- Work to be completed
Retype all of the listing exactly, with no pictures.
[Start of section]
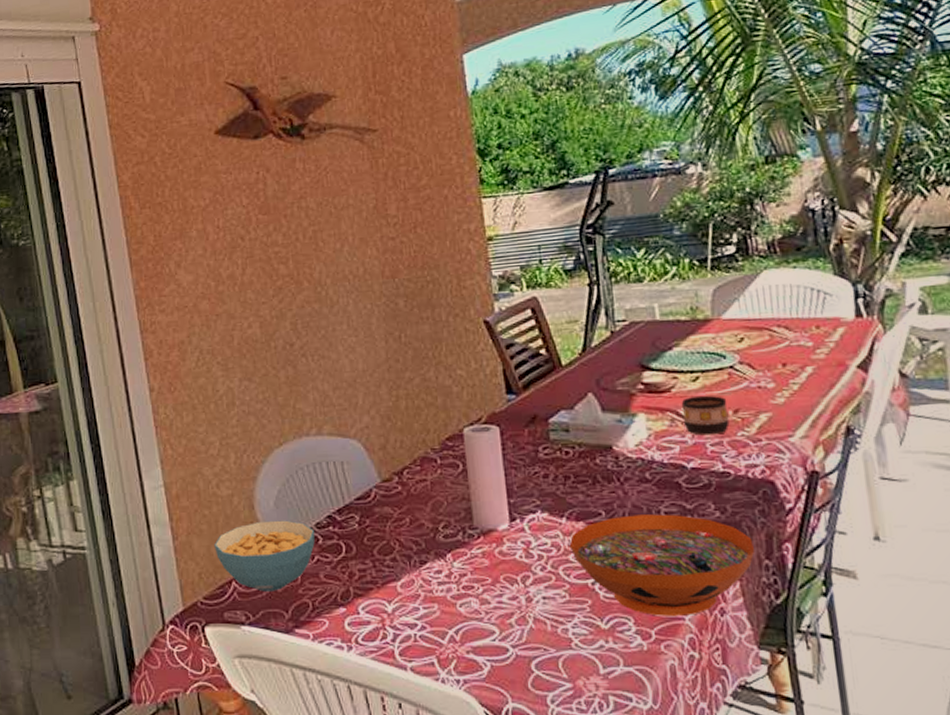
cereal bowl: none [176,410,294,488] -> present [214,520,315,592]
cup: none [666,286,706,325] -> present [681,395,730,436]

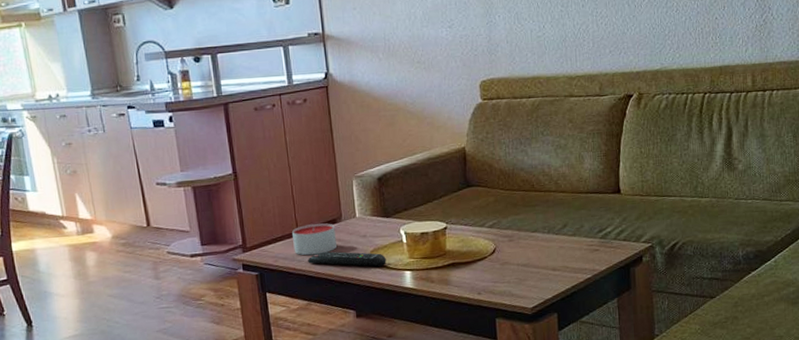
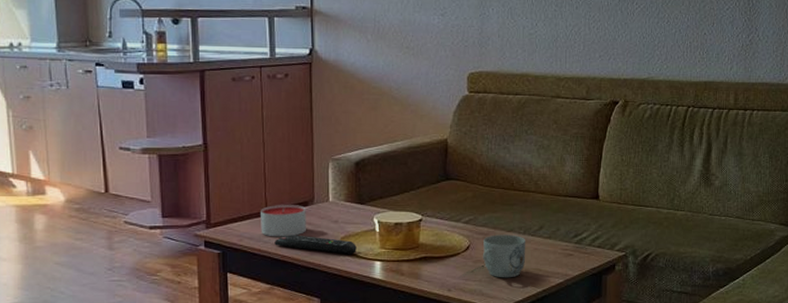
mug: none [509,235,552,278] -> present [482,234,525,278]

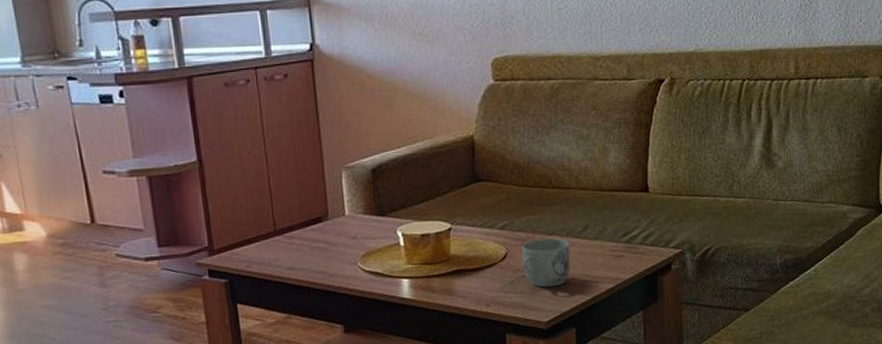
candle: present [261,205,306,237] -> none [269,222,322,260]
remote control: present [274,233,357,255] -> none [287,254,380,274]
[End of section]
- Completed exercise
cereal bowl: none [176,410,294,488] -> present [214,520,315,592]
cup: none [666,286,706,325] -> present [681,395,730,436]

mug: none [509,235,552,278] -> present [482,234,525,278]

candle: present [261,205,306,237] -> none [269,222,322,260]
remote control: present [274,233,357,255] -> none [287,254,380,274]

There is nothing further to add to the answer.